(Data records)
★ ★ ★ ★

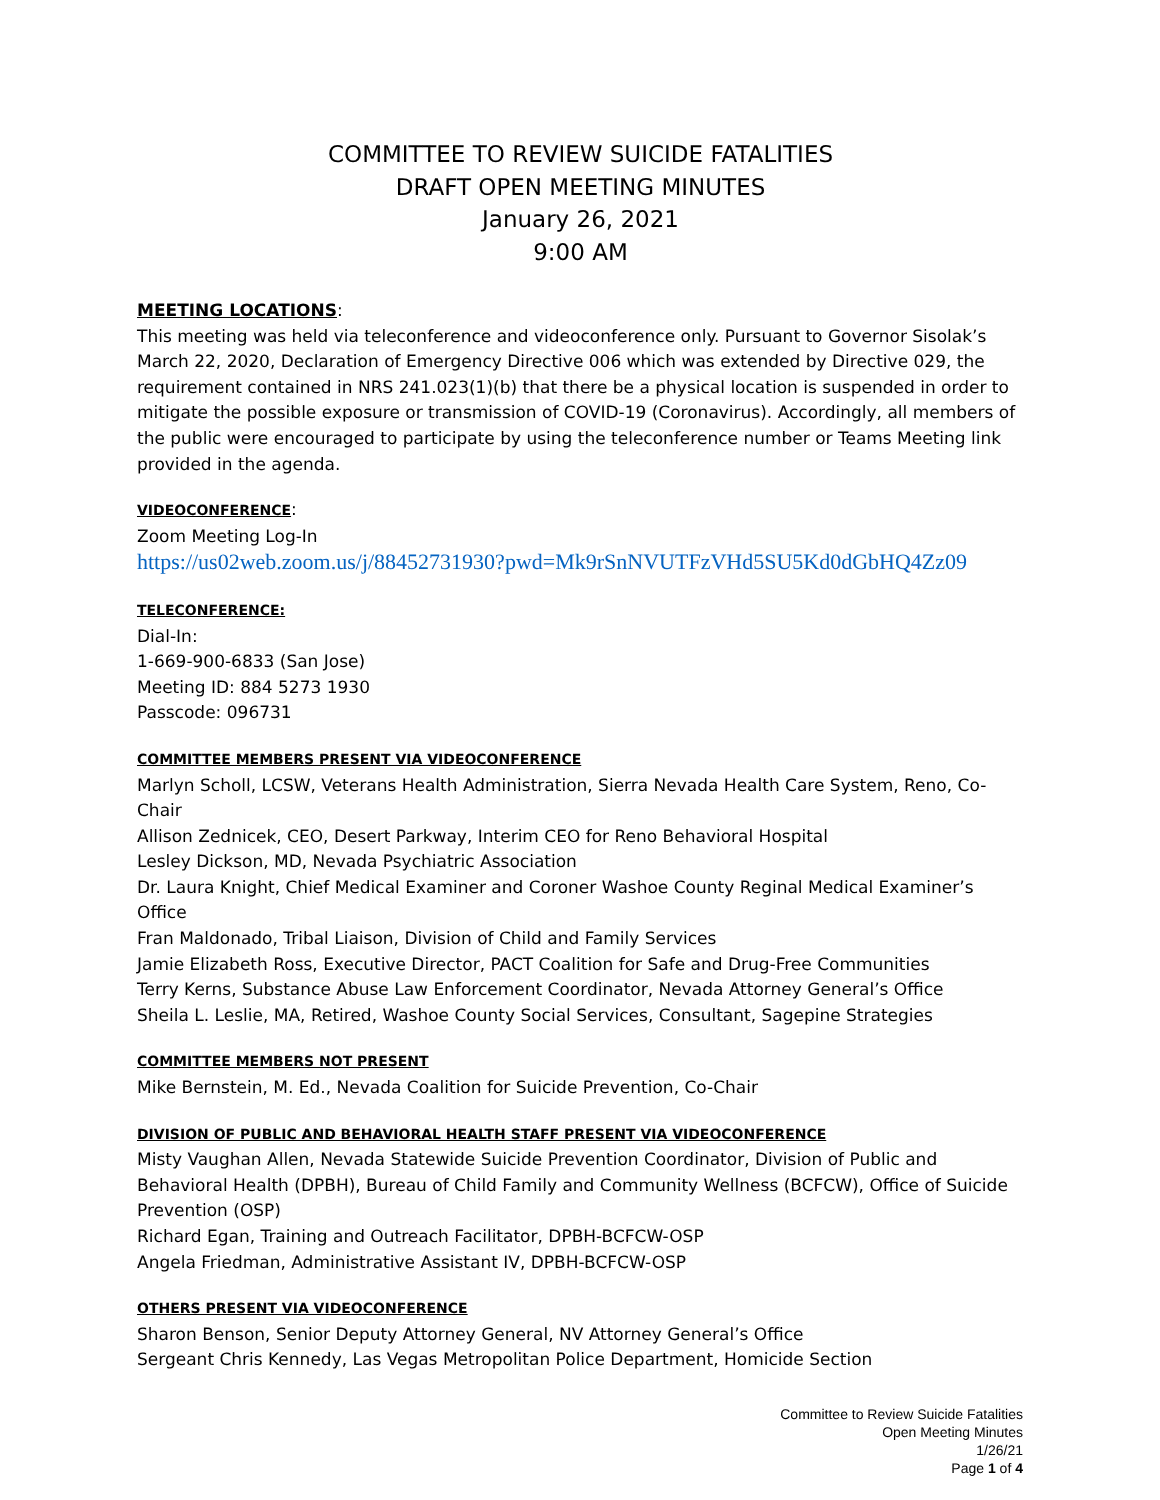COMMITTEE TO REVIEW SUICIDE FATALITIES
DRAFT OPEN MEETING MINUTES
January 26, 2021
9:00 AM
MEETING LOCATIONS:
This meeting was held via teleconference and videoconference only. Pursuant to Governor Sisolak’s March 22, 2020, Declaration of Emergency Directive 006 which was extended by Directive 029, the requirement contained in NRS 241.023(1)(b) that there be a physical location is suspended in order to mitigate the possible exposure or transmission of COVID-19 (Coronavirus). Accordingly, all members of the public were encouraged to participate by using the teleconference number or Teams Meeting link provided in the agenda.
VIDEOCONFERENCE:
Zoom Meeting Log-In
https://us02web.zoom.us/j/88452731930?pwd=Mk9rSnNVUTFzVHd5SU5Kd0dGbHQ4Zz09
TELECONFERENCE:
Dial-In:
1-669-900-6833 (San Jose)
Meeting ID: 884 5273 1930
Passcode: 096731
COMMITTEE MEMBERS PRESENT VIA VIDEOCONFERENCE
Marlyn Scholl, LCSW, Veterans Health Administration, Sierra Nevada Health Care System, Reno, Co-Chair
Allison Zednicek, CEO, Desert Parkway, Interim CEO for Reno Behavioral Hospital
Lesley Dickson, MD, Nevada Psychiatric Association
Dr. Laura Knight, Chief Medical Examiner and Coroner Washoe County Reginal Medical Examiner’s Office
Fran Maldonado, Tribal Liaison, Division of Child and Family Services
Jamie Elizabeth Ross, Executive Director, PACT Coalition for Safe and Drug-Free Communities
Terry Kerns, Substance Abuse Law Enforcement Coordinator, Nevada Attorney General’s Office
Sheila L. Leslie, MA, Retired, Washoe County Social Services, Consultant, Sagepine Strategies
COMMITTEE MEMBERS NOT PRESENT
Mike Bernstein, M. Ed., Nevada Coalition for Suicide Prevention, Co-Chair
DIVISION OF PUBLIC AND BEHAVIORAL HEALTH STAFF PRESENT VIA VIDEOCONFERENCE
Misty Vaughan Allen, Nevada Statewide Suicide Prevention Coordinator, Division of Public and Behavioral Health (DPBH), Bureau of Child Family and Community Wellness (BCFCW), Office of Suicide Prevention (OSP)
Richard Egan, Training and Outreach Facilitator, DPBH-BCFCW-OSP
Angela Friedman, Administrative Assistant IV, DPBH-BCFCW-OSP
OTHERS PRESENT VIA VIDEOCONFERENCE
Sharon Benson, Senior Deputy Attorney General, NV Attorney General’s Office
Sergeant Chris Kennedy, Las Vegas Metropolitan Police Department, Homicide Section
Committee to Review Suicide Fatalities
Open Meeting Minutes
1/26/21
Page 1 of 4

★ ★ ★ ★

> Aim of the task
Write out, exactly as given, the line containing "COMMITTEE MEMBERS NOT PRESENT" and every line after it to the end of the records. Include nothing else.

> Your solution
COMMITTEE MEMBERS NOT PRESENT
Mike Bernstein, M. Ed., Nevada Coalition for Suicide Prevention, Co-Chair
DIVISION OF PUBLIC AND BEHAVIORAL HEALTH STAFF PRESENT VIA VIDEOCONFERENCE
Misty Vaughan Allen, Nevada Statewide Suicide Prevention Coordinator, Division of Public and Behavioral Health (DPBH), Bureau of Child Family and Community Wellness (BCFCW), Office of Suicide Prevention (OSP)
Richard Egan, Training and Outreach Facilitator, DPBH-BCFCW-OSP
Angela Friedman, Administrative Assistant IV, DPBH-BCFCW-OSP
OTHERS PRESENT VIA VIDEOCONFERENCE
Sharon Benson, Senior Deputy Attorney General, NV Attorney General’s Office
Sergeant Chris Kennedy, Las Vegas Metropolitan Police Department, Homicide Section
Committee to Review Suicide Fatalities
Open Meeting Minutes
1/26/21
Page 1 of 4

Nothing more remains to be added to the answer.